Firstly, not all antibodies and targets are suitable for immunoprecipitation, and the protocol can be challenging to optimize. The results can also be skewed depending on the relative abundance and binding strength of target protein isoforms or related family members in the starting lysate. 

Finally, it can be difficult to distinguish between signals from off-target binding and proteins that form complexes with the target, making the data difficult to interpret. 

Solutions to accelerate your assay development

Implementing assay validation throughout your discovery pipeline can be an arduous and costly process, but it is essential to ensure reliable and reproducible results. We’re playing our part in tackling the reproducibility crisis and driving science forward by making antibody validation simple, whether you’re looking to buy antibodies off the shelf or validate your own.

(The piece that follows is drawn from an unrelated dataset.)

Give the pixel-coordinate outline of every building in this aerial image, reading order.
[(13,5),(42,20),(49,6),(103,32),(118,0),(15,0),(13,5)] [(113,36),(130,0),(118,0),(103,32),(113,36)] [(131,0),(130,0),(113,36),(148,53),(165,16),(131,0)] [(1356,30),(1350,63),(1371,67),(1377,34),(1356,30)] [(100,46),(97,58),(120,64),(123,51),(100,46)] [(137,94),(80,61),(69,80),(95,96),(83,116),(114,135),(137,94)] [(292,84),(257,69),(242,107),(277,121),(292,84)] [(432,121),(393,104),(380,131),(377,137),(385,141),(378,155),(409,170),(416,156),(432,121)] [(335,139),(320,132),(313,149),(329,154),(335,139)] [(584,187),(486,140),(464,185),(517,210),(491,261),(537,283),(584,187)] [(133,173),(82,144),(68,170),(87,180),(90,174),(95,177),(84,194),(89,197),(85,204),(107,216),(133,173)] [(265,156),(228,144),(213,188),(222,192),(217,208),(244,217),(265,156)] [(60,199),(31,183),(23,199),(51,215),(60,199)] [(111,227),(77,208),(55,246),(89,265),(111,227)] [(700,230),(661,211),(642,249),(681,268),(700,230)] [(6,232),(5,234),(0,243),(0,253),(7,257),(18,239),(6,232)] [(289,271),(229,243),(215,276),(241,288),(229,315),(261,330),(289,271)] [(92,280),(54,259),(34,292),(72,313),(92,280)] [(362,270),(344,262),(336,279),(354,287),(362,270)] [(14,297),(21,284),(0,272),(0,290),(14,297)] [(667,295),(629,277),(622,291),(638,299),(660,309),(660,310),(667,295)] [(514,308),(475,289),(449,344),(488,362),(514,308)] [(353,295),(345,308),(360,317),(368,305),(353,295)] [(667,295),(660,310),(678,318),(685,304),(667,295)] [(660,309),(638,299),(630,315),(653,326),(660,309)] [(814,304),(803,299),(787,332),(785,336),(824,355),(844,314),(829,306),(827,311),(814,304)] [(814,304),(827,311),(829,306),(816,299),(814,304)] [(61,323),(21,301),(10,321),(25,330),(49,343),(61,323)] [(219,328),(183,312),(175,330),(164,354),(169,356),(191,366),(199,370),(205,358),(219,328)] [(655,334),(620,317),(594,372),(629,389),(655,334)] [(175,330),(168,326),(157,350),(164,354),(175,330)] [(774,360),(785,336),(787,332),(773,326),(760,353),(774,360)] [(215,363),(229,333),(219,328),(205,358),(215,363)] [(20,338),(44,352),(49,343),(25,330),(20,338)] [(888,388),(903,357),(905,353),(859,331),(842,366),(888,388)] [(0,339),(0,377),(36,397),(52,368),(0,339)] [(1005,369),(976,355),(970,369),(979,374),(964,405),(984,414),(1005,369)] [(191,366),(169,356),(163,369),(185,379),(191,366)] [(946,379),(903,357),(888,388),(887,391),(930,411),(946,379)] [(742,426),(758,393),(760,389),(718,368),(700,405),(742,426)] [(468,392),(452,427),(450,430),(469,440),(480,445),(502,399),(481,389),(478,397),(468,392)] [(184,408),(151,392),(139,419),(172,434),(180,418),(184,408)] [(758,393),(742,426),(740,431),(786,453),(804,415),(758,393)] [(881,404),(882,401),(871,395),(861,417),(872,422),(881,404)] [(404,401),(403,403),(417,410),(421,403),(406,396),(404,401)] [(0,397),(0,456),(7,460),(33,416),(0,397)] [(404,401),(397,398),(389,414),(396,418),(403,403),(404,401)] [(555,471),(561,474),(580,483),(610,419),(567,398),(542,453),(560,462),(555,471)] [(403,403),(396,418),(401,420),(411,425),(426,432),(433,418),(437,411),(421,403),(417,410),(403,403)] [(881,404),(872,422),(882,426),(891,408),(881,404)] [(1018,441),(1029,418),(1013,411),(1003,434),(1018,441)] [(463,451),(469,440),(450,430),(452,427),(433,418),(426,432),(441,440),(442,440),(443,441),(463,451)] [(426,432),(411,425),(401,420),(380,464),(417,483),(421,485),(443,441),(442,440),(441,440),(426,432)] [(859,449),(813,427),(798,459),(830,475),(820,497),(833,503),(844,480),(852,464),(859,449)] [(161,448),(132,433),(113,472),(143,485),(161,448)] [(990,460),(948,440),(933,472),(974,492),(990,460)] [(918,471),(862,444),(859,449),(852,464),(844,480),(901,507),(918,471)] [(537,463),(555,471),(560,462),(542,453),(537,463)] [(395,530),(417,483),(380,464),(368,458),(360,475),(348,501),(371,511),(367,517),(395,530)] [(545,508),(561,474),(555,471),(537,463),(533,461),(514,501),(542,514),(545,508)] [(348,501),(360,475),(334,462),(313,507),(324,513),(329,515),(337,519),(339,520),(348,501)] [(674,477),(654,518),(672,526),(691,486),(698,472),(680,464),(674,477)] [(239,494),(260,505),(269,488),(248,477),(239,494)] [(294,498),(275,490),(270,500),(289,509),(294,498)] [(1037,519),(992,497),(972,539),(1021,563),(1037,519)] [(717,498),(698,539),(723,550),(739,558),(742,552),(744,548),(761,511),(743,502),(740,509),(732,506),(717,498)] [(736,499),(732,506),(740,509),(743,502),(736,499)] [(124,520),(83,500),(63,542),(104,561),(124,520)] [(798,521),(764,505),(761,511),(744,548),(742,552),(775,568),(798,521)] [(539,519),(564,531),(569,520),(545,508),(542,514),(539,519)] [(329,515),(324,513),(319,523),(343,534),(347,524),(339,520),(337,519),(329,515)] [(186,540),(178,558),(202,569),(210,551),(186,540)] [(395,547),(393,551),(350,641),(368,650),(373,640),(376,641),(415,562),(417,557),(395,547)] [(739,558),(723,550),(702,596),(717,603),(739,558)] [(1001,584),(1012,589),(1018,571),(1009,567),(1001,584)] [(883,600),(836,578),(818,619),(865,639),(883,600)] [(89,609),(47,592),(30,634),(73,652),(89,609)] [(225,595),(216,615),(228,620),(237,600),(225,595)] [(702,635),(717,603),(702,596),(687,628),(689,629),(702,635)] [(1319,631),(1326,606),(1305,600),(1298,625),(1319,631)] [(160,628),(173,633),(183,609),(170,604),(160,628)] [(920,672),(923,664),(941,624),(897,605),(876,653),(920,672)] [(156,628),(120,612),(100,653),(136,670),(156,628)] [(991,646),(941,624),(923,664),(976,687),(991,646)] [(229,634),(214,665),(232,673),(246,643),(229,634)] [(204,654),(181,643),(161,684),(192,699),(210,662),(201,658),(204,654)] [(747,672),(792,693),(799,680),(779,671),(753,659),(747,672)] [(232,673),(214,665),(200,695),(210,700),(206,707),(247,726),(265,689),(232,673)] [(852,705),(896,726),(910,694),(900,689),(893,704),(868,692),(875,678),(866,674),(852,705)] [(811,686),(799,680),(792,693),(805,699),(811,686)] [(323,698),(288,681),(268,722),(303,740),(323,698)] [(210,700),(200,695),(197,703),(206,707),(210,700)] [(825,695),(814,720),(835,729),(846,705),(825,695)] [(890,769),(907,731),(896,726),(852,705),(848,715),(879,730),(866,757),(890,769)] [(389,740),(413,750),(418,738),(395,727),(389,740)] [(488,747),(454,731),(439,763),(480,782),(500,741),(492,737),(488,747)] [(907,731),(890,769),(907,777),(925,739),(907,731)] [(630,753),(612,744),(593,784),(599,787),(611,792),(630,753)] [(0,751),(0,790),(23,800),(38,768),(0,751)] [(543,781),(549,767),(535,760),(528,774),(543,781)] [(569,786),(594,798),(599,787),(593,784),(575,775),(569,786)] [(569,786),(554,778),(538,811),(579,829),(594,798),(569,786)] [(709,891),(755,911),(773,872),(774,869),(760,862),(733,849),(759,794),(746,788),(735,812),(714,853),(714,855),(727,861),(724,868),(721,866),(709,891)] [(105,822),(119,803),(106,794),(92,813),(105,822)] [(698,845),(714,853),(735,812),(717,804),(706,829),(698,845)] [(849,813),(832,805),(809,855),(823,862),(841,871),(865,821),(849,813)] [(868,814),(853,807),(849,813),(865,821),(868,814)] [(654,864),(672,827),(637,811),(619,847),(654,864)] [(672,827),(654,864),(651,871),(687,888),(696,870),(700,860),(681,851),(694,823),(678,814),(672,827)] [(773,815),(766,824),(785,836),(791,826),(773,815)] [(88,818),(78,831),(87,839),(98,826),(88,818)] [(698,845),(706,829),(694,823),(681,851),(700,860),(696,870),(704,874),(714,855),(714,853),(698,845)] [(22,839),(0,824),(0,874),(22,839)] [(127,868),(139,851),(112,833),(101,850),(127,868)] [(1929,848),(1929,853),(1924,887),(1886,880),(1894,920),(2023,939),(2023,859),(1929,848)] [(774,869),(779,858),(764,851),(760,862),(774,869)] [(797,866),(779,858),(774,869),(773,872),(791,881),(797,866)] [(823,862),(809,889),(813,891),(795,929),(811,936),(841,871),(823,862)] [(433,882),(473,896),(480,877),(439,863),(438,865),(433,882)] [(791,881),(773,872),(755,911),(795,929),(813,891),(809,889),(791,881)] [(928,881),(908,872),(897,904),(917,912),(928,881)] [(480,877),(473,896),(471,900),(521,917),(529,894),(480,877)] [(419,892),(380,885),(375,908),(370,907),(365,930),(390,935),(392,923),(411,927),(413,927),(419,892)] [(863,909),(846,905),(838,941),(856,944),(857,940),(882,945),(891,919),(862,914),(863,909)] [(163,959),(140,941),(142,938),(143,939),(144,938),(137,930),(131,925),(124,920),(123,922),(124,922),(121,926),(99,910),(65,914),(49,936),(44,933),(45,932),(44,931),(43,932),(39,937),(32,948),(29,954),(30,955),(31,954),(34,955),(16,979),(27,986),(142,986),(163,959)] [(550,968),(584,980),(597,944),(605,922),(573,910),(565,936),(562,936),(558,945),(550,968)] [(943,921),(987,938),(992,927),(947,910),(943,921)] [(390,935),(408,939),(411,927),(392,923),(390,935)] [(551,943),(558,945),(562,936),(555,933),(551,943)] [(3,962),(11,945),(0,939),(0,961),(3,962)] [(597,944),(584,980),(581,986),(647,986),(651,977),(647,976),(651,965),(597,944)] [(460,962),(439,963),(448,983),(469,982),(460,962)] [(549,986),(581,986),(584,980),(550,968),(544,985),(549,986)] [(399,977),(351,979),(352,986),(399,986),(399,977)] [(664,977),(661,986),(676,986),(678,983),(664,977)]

To ensure unrivaled specificity and rapidly progress your discovery workflow, we validate our antibodies using the gold-standard approach of knock-out cell lines.  If you chose to use an independent antibody approach, our wide range of more than 24,000 recombinant antibodies is likely to have a match for your target. 

Additionally, our extensive portfolio of over 2,000 ready-made lines ensures you can rapidly find your specific knock-out for genetic validation strategies. With experience in over 1,300 cell line models and 200+ distinct lines, our team can also engineer custom lines for even the most challenging project.

Determining antibody specificity is crucial to driving long-term success, and choosing high-quality, verified reagents will speed up the pipeline to discover new and exciting therapeutics.

References

  1. Bradbury, A. & Plückthun, A. Reproducibility: Standardize antibodies used in research. Nature 518, 27-29 (2015)
  2. Uhlen, M., Bandrowski, A., Carr, S. et al. A proposal for validation of antibodies. Nat Methods 13, 823–827 (2016).